John Randall has never contradicted these men because he does not have to and because of the kind of man he is. He is simply stating the facts. ‘The official SAS report from Operation Archway does not mention the camp at all, and the pamphlet produced shortly after by General Miles Dempsey`s Second Army gets it wrong: ‘lt is believed that Brigadier Glyn Hughes, Deputy Director of Medical Services . . . was the first to arrive. The first British
Unit in was an Anti-Tank Battery of 63 Anti-Tank Regt." lt is probably from this source that the confusion and anomalies arise. Glyn Hughes was indeed there, and his medical work to help the desperate inmates was nothing short of magnificent, but doctors do not spearhead patrols and he could not possibly have been the first man there.
Sergeant Duncan Ridler, of 1 SAS`s Intelligence Unit turned up in a jeep on the evening of 15 April, but he, like john Tonkin and Reg Seekings, got there after Randall. So did johnny Cooper who was one of several men inoculated against typhoid.

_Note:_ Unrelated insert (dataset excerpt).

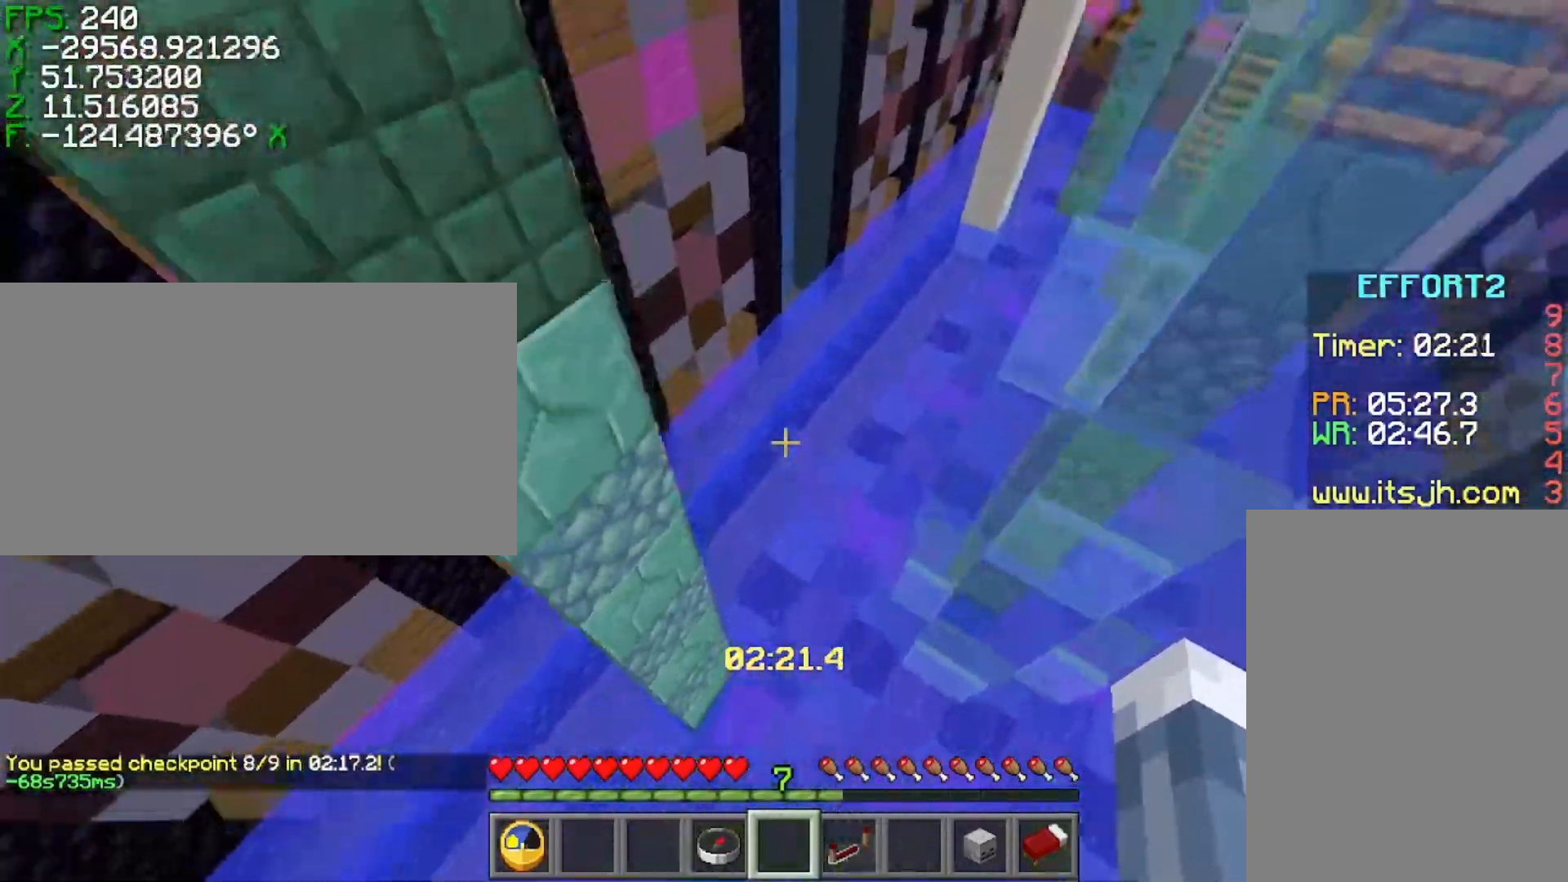
{"keys": ["a", "w"], "events": [[167, "a", "down"], [167, "space", "up"], [467, "ctrl", "up"]]}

Randall and Brown seem to have had no inoculation at all.
The Last Gentleman of the SAS: A Moving Testimony from the First Allied Officer to Enter Belsen at the End of the Second World War.
Interesting when you compare it to the testimony of Dick Williams who describes the formation of the Reconnaisance party under Brigadier Hughes and how they entered Belsen under a white flag. Perhaps they had been and gone before Lt Randall turned up.
In the light of Dick Williams testimony this is obviously wrong. Further delving has turned up Wellcome Library | List of British Army, Red Cross, etc., units at Belsen Concentration Camp, May 1945, with an account of achievements in clearing the camp and nursing its inmates, produced for the benefit of newly-arrived British army personnel.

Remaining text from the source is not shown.